Get a coords first_ Flat, the size is (2, Wh * Ww), and W represents window.
tensor([[ 0, 0, 0, 0, 0, 0, 0, 0, 0, 0, 0, 0, 1, 1, 1, 1, 1, 1, 1, 1, 1, 1, 1, 1, 2, 2, 2, 2, 2, 2, 2, 2, 2, 2, 2, 2, 3, 3, 3, 3, 3, 3, 3, 3, 3, 3, 3, 3, 4, 4, 4, 4, 4, 4, 4, 4, 4, 4, 4, 4, 5, 5, 5, 5, 5, 5, 5, 5, 5, 5, 5, 5, 6, 6, 6, 6, 6, 6, 6, 6, 6, 6, 6, 6, 7, 7, 7, 7, 7, 7, 7, 7, 7, 7, 7, 7, 8, 8, 8, 8, 8, 8, 8, 8, 8, 8, 8, 8, 9, 9, 9, 9, 9, 9, 9, 9, 9, 9, 9, 9, 10, 10, 10, 10, 10, 10, 10, 10, 10, 10, 10, 10, 11, 11, 11, 11, 11, 11, 11, 11, 11, 11, 11, 11], [ 0, 1, 2, 3, 4, 5, 6, 7, 8, 9, 10, 11, 0, 1, 2, 3, 4, 5, 6, 7, 8, 9, 10, 11, 0, 1, 2, 3, 4, 5, 6, 7, 8, 9, 10, 11, 0, 1, 2, 3, 4, 5, 6, 7, 8, 9, 10, 11, 0, 1, 2, 3, 4, 5, 6, 7, 8, 9, 10, 11, 0, 1, 2, 3, 4, 5, 6, 7, 8, 9, 10, 11, 0, 1, 2, 3, 4, 5, 6, 7, 8, 9, 10, 11, 0, 1, 2, 3, 4, 5, 6, 7, 8, 9, 10, 11, 0, 1, 2, 3, 4, 5, 6, 7, 8, 9, 10, 11, 0, 1, 2, 3, 4, 5, 6, 7, 8, 9, 10, 11, 0, 1, 2, 3, 4, 5, 6, 7, 8, 9, 10, 11, 0, 1, 2, 3, 4, 5, 6, 7, 8, 9, 10, 11]])
Then use
relative_coords = coords_flatten[:, :, None] - coords_flatten[:, None, :] # 2, Wh*Ww, Wh*Ww
coords_ Flat [:,:, none] dimension is [2, 144, 1], coords_flatten[:, None,:] dimension is [2, 1, 144]
The two matrices are subtracted correspondingly, and the relative position is obtained according to the broadcast rules. relative_coords dimensions [2, 144144]. Broadcast rules can be seen as fixed coords_ The first element of flatten [0] is 0, followed by coords_ Subtract each element of flatten [1].
tensor([[[ 0, 0, 0, ..., -11, -11, -11], [ 0, 0, 0, ..., -11, -11, -11], [ 0, 0, 0, ..., -11, -11, -11], ..., [ 11, 11, 11, ..., 0, 0, 0], [ 11, 11, 11, ..., 0, 0, 0], [ 11, 11, 11, ..., 0, 0, 0]], [[ 0, -1, -2, ..., -9, -10, -11], [ 1, 0, -1, ..., -8, -9, -10], [ 2, 1, 0, ..., -7, -8, -9], ..., [ 9, 8, 7, ..., 0, -1, -2], [ 10, 9, 8, ..., 1, 0, -1], [ 11, 10, 9, ..., 2, 1, 0]]])
We can roughly calculate that the minimum is 0-11 = - 11 and the maximum is 11-0 = 11, which is in line with our expectations. At this time, the index contains many negative values. At this time, we can offset all negative numbers by + 11 in each direction. At this time, the maximum value is 22 and the minimum value is 0
relative_coords[:, :, 0] += self.window_size[0] - 1 # shift to start from 0 relative_coords[:, :, 1] += self.window_size[1] - 1
In swin, relative position coding acts as B, that is, bias when calculating similarity. In order to change the above two-dimensional relative position matrix into one-dimensional
, the simplest way is to encode i* (2w-1)+j. swin adopts an efficient implementation.
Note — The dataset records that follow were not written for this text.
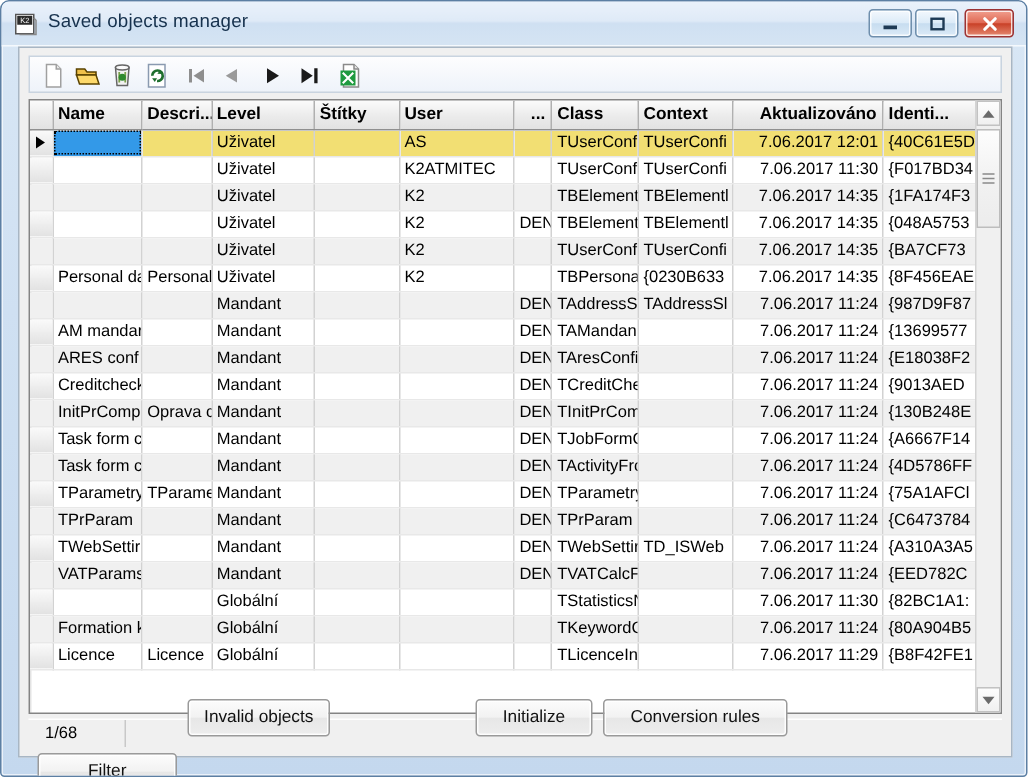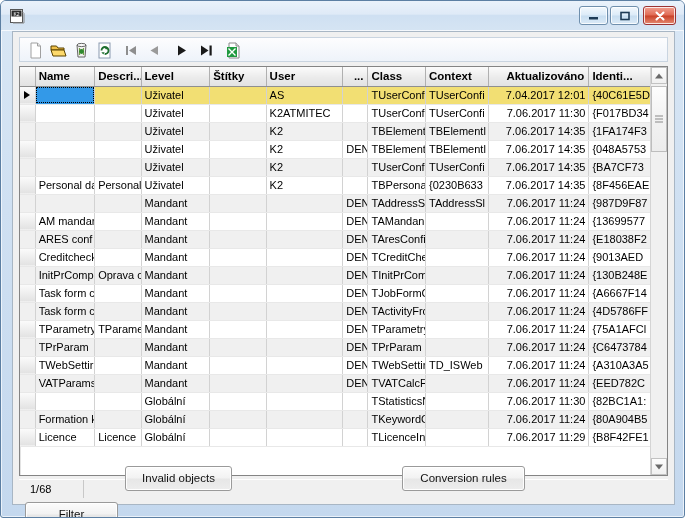--- a/index.html
+++ b/index.html
@@ -241,6 +241,7 @@
         <path d="M12.5 3 L14 4.5 L14 14 L3 14" fill="none" stroke="#888" stroke-width="1"></path>
       </svg>
     </span>
+    <span id="title-text">Saved objects manager</span>
 
     <div class="winbtn" id="btn-min">
       <svg width="12" height="10" viewBox="0 0 12 10">

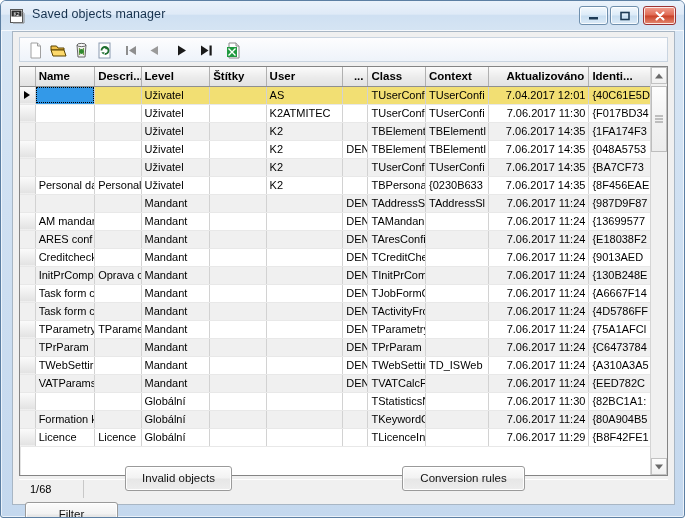--- a/index.html
+++ b/index.html
@@ -376,7 +376,7 @@
                 <td class="num"></td>
                 <td>TUserConfi</td>
                 <td>TUserConfi</td>
-                <td class="num">7.04.2017 12:01</td>
+                <td class="num">7.06.2017 12:01</td>
                 <td>{40C61E5D</td>
               </tr>
               <tr>

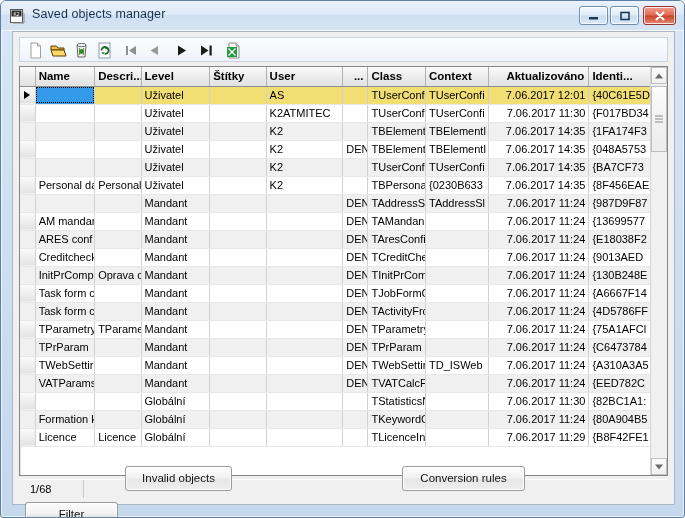--- a/index.html
+++ b/index.html
@@ -653,7 +653,7 @@
 
     <div id="buttonbar">
       <div class="dlgbtn" style="left:12px;  width:93px;margin-top:36px;">Filter</div>
-      <div class="dlgbtn" style="left:112px; width:107px;">Invalid objects</div>
+      <div class="dlgbtn" style="left:112px; width:95px;">Invalid objects</div>
       <div class="dlgbtn" style="left:389px; width:123px;">Conversion rules</div>
     </div>
 

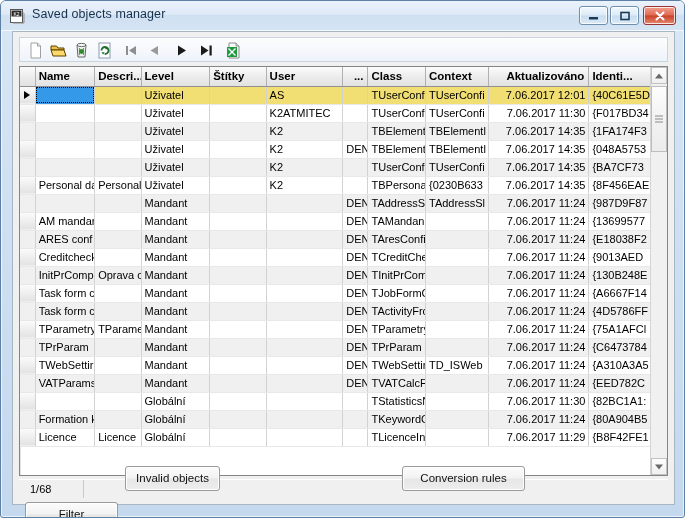--- a/index.html
+++ b/index.html
@@ -654,6 +654,7 @@
     <div id="buttonbar">
       <div class="dlgbtn" style="left:12px;  width:93px;margin-top:36px;">Filter</div>
       <div class="dlgbtn" style="left:112px; width:95px;">Invalid objects</div>
+      <div class="dlgbtn" style="left:304px; width:78px;">Initialize</div>
       <div class="dlgbtn" style="left:389px; width:123px;">Conversion rules</div>
     </div>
relative_coords[:, :, 0] *= 2 * self.window_size[1] - 1 # The lower axis passes through permute(1, 2, 0), putting 2 at the end relative_position_index = relative_coords.sum(-1) # Wh*Ww, Wh*Ww
So the final maximum value is 22 x (2x12-1) + 22 = 528, and the minimum value is 0. Notice that w is 12, and i, j adds a paranoid 11, so it becomes the maximum 22.
Summary
The purpose of sliding window can be achieved by cyclic displacement.